Revise the lines of the listing between the line containing "catalogue / barcode: US 1838606" and the line containing "country: Peru", inclusive, replacing "collector number" with "field number" and leaving all else unchanged.

_Excerpted data_.
start

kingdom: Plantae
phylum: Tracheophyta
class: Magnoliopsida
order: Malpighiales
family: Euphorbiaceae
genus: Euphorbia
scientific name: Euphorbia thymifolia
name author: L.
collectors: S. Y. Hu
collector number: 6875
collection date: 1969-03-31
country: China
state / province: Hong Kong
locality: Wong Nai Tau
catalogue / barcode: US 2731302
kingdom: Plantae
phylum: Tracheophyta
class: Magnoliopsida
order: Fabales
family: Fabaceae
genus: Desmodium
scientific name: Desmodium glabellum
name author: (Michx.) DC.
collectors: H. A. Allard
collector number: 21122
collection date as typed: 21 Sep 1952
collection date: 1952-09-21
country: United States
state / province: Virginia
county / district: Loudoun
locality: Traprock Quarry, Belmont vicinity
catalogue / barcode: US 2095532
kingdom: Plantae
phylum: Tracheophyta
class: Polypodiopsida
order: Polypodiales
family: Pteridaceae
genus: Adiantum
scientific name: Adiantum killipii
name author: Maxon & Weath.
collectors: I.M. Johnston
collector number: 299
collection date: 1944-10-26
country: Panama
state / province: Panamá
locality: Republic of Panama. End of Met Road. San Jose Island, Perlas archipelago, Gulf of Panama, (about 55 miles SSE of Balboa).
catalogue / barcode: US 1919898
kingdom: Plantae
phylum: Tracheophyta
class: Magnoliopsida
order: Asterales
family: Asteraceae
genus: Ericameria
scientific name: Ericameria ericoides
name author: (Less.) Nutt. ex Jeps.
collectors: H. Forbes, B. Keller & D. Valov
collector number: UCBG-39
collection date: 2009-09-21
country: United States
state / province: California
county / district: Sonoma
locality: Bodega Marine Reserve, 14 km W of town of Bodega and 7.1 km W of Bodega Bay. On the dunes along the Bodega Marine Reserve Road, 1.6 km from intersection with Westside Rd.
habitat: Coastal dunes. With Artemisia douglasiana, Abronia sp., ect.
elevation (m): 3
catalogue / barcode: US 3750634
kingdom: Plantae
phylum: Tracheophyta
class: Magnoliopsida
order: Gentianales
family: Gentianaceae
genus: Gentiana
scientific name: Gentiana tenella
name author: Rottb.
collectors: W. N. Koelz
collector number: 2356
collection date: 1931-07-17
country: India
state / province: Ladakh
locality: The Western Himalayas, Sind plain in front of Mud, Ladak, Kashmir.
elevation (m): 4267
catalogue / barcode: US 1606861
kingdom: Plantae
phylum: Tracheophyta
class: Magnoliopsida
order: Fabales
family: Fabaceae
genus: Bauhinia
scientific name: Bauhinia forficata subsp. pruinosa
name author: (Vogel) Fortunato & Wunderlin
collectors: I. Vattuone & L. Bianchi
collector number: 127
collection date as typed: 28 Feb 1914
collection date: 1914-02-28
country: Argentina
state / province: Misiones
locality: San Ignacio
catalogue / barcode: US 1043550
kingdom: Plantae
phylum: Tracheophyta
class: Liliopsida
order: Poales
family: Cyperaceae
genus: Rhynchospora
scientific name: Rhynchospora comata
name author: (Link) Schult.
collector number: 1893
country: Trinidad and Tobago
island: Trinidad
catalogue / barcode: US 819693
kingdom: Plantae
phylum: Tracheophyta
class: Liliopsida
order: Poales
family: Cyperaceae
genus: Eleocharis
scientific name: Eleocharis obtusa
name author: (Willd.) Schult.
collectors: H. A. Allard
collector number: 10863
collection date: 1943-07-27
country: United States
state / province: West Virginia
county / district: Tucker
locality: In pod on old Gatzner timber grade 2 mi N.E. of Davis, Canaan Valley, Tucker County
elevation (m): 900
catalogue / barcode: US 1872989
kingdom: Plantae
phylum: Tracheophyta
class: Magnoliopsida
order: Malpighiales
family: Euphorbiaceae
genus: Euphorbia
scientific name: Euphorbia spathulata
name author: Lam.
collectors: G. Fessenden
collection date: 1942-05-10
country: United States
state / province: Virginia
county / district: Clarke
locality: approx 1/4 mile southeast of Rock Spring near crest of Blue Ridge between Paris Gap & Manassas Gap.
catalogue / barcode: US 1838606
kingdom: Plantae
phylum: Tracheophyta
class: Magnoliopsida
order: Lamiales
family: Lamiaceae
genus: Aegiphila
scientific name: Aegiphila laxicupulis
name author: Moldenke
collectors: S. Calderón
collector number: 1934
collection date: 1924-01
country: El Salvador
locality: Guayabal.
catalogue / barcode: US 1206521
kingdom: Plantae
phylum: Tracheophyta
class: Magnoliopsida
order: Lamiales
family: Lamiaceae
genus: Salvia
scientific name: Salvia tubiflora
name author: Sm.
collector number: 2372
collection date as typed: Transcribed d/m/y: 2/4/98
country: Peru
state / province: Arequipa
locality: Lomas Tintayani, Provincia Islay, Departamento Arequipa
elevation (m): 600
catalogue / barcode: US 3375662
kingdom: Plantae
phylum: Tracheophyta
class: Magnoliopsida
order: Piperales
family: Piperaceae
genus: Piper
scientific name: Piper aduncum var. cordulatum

end

_Exercise output_.
catalogue / barcode: US 1838606
kingdom: Plantae
phylum: Tracheophyta
class: Magnoliopsida
order: Lamiales
family: Lamiaceae
genus: Aegiphila
scientific name: Aegiphila laxicupulis
name author: Moldenke
collectors: S. Calderón
field number: 1934
collection date: 1924-01
country: El Salvador
locality: Guayabal.
catalogue / barcode: US 1206521
kingdom: Plantae
phylum: Tracheophyta
class: Magnoliopsida
order: Lamiales
family: Lamiaceae
genus: Salvia
scientific name: Salvia tubiflora
name author: Sm.
field number: 2372
collection date as typed: Transcribed d/m/y: 2/4/98
country: Peru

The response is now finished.